Defiance troupe presents ‘You’re a Good Man, Charlie Brown’ |

Defiance troupe presents ‘You’re a Good Man, Charlie Brown’

If you’re looking for an escape or just something light to do with your family, Defiance Community Players is here to help with “You’re a Good Man, Charlie Brown,” which shows at 7 p.m. Nov. 11, 12, 18 and 19 with 2 p.m. Saturday matinées at Mountain View Church, 2195 County Road 154. Tickets are $20 for adults and $15 for students and seniors.

“It’s about rediscovering things that you may have forgotten that are really there,” said director Chip Wells. “It’s saying that there’s always hope and there’s always a source of happiness.”

A former elementary school librarian, Wells’ own first book fair book was “Introducing Peanuts” back when the franchise was fresh.

“I’ve always had this affection for its very real-life philosophy,” she said. “I believe the writers of comic strips are out and out brilliant. They can tell a whole story in four frames.”

The stage adaptation reflects that in what amounts to a series of vignettes.

“There are so many segments that it’s almost like a comic strip,” Wells said. “I loved it in its first version, and I think it’s much more exciting and lively in its revised version.”

The performance also borrows heavily from the style of the classic television specials and includes live musicians for the upbeat score.

“It’s really challenging music,” Wells said. “There are times when you have six parts singing at the same time.”

The set is straightforward with a brick wall, bench, and of course Snoopy’s doghouse.

“Snoopy is such an iconic cartoon character. It’s kind of fun to recreate that in this show,” said Lisa Langer, who portrays the famous pooch. “Nobody understands how crazy thoughtful imaginative he is.”

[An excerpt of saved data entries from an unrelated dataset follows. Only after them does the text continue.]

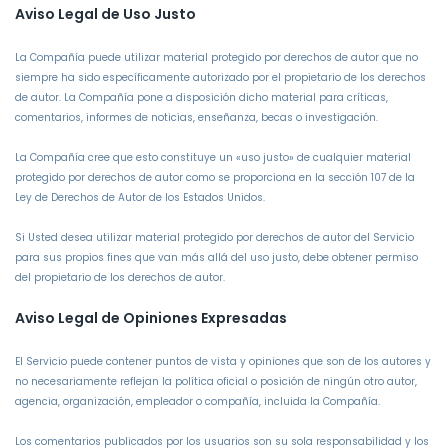
Aviso Legal de Uso Justo
La Compañía puede utilizar material protegido por derechos de autor que no
siempre ha sido específicamente autorizado por el propietario de los derechos
de autor. La Compañía pone a disposición dicho material para críticas,
comentarios, informes de noticias, enseñanza, becas o investigación.
La Compañía cree que esto constituye un «uso justo» de cualquier material
protegido por derechos de autor como se proporciona en la sección 107 de la
Ley de Derechos de Autor de los Estados Unidos.
Si Usted desea utilizar material protegido por derechos de autor del Servicio
para sus propios fines que van más allá del uso justo, debe obtener permiso
del propietario de los derechos de autor.
Aviso Legal de Opiniones Expresadas
El Servicio puede contener puntos de vista y opiniones que son de los autores y
no necesariamente reflejan la política oficial o posición de ningún otro autor,
agencia, organización, empleador o compañía, incluida la Compañía.
Los comentarios publicados por los usuarios son su sola responsabilidad y los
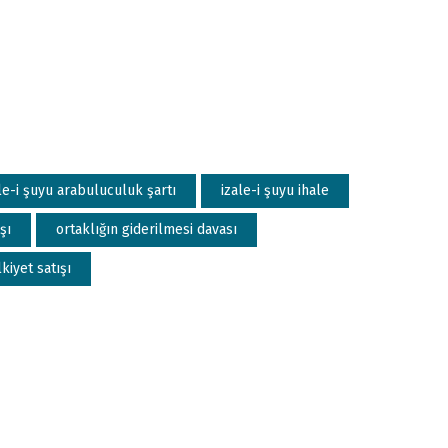
le-i şuyu arabuluculuk şartı
izale-i şuyu ihale
şı
ortaklığın giderilmesi davası
kiyet satışı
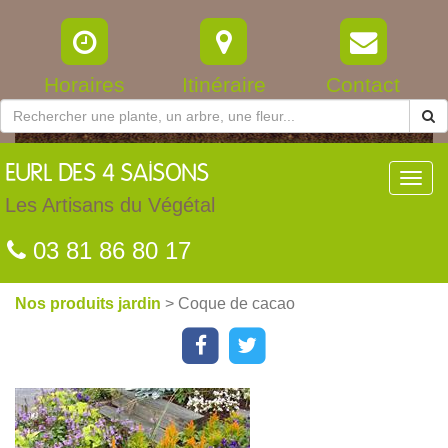
Horaires
Itinéraire
Contact
EURL
DES 4 SAISONS
Toggl
navig
Les Artisans du Végétal
03 81 86 80 17
Nos produits jardin
> Coque de cacao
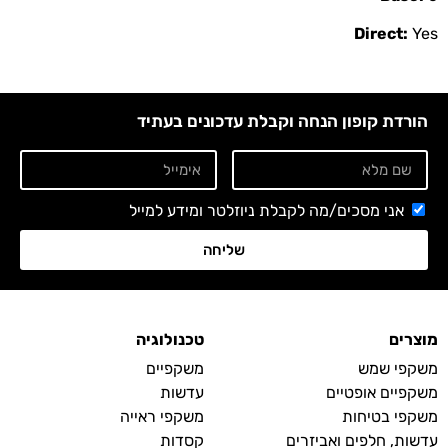
Direct:
Yes
הורדת קופון הנחה וקבלת עדכונים בעתיד
אני מסכים/מה לקבלת ניוזלטר ומידע למייל
שליחה
מוצרים
טכנולוגיה
משקפי שמש
משקפיים
משקפיים אופטיים
עדשות
משקפי בטיחות
משקפי ראייה
עדשות, חלפים ואביזרים
קסדות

The only one who really seems to get Snoopy is Charlie Brown himself, played by Colorado Mountain College student Travis Wilson. Through the play, Wilson has found more affection for the character than he had before.

“I thought he was kind of flat. As I’ve gotten closer, I realize I really resonate with Charlie. In some ways, we all do. He’s the everyman,” he said. “He shows that he’s more than a bumbling mope.”

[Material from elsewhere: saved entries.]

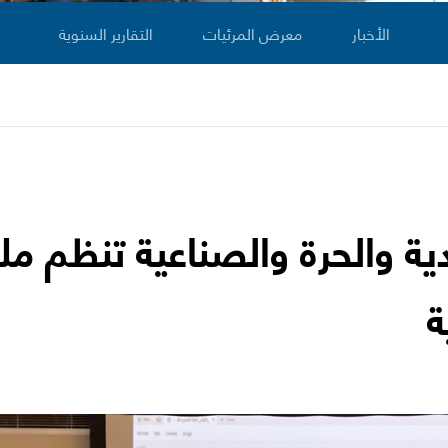
الأخبار
معرض المرئيات
التقارير السنوية
ة والحرة والصناعية تنظم ملت
ة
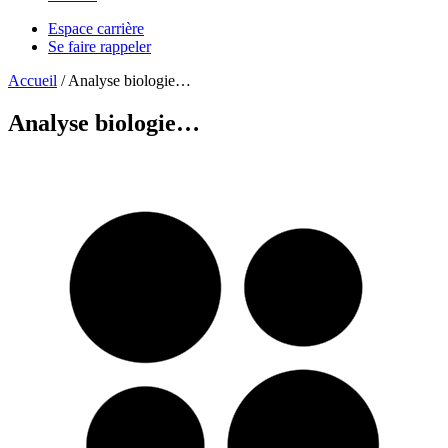
Espace carrière
Se faire rappeler
Accueil
/
Analyse biologie…
Analyse biologie…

That’s not to say that he doesn’t have some moments worthy of eye rolling.

“Schultz can make 6-year-olds sound like prophets sometimes, but they’re still children,” Wilson said. “He takes things so seriously. Everything is such a big deal, even when it’s not.”

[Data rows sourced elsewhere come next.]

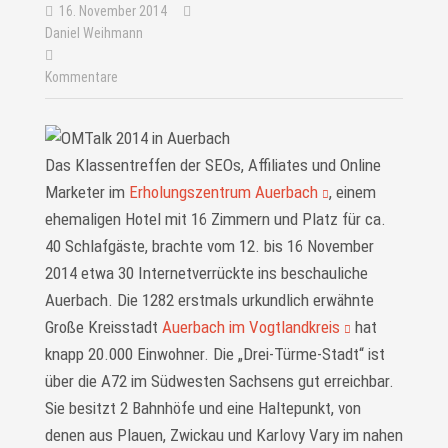
16. November 2014
Daniel Weihmann
Kommentare
Das Klassentreffen der SEOs, Affiliates und Online
Marketer im
Erholungszentrum Auerbach
, einem
ehemaligen Hotel mit 16 Zimmern und Platz für ca.
40 Schlafgäste, brachte vom 12. bis 16 November
2014 etwa 30 Internetverrückte ins beschauliche
Auerbach. Die 1282 erstmals urkundlich erwähnte
Große Kreisstadt
Auerbach im Vogtlandkreis
hat
knapp 20.000 Einwohner. Die „Drei-Türme-Stadt“ ist
über die A72 im Südwesten Sachsens gut erreichbar.
Sie besitzt 2 Bahnhöfe und eine Haltepunkt, von
denen aus Plauen, Zwickau und Karlovy Vary im nahen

“People know this character, so my goal is to be the Charlie Browniest I can be,” he added.

Perhaps the strongest personality in the ensemble cast, however, is Heather Porterfield’s Lucy.

“Everyone has a Lucy in their life,” said Porterfield, a senior at Glenwood Springs High and a regular Defiance player. The show is a return to her first stage — she used to go church there as a kid. Now, it’s a matter of trying to harness that youth in her performance.

“The hardest part has been finding the 6-year-old in me,” she said. I’ve played older roles, but never younger.”

In fact, having adult actors play the kids is an intentional decision on Wells’ part.

“I wanted people who were far enough away from being 5 or 6 to really reflect on that,” she said. “If you’re not presenting something by kids, you should have something for kids. This is one show where it’s absolutely safe. We don’t have to edit out or explain anything. It’s like walking into a big hug.”

That’s not to say it won’t appeal to an adult audience.

“It’s not just a kids’ show; it’s a human show. It will resonate on different levels for different people and different ages,” she said. “My goal is always the same in theater — whether I’m producing, acting, or collecting props. I was told early on that the purpose of theater is to ameliorate the human condition. I’m confident that this production will be exactly that.”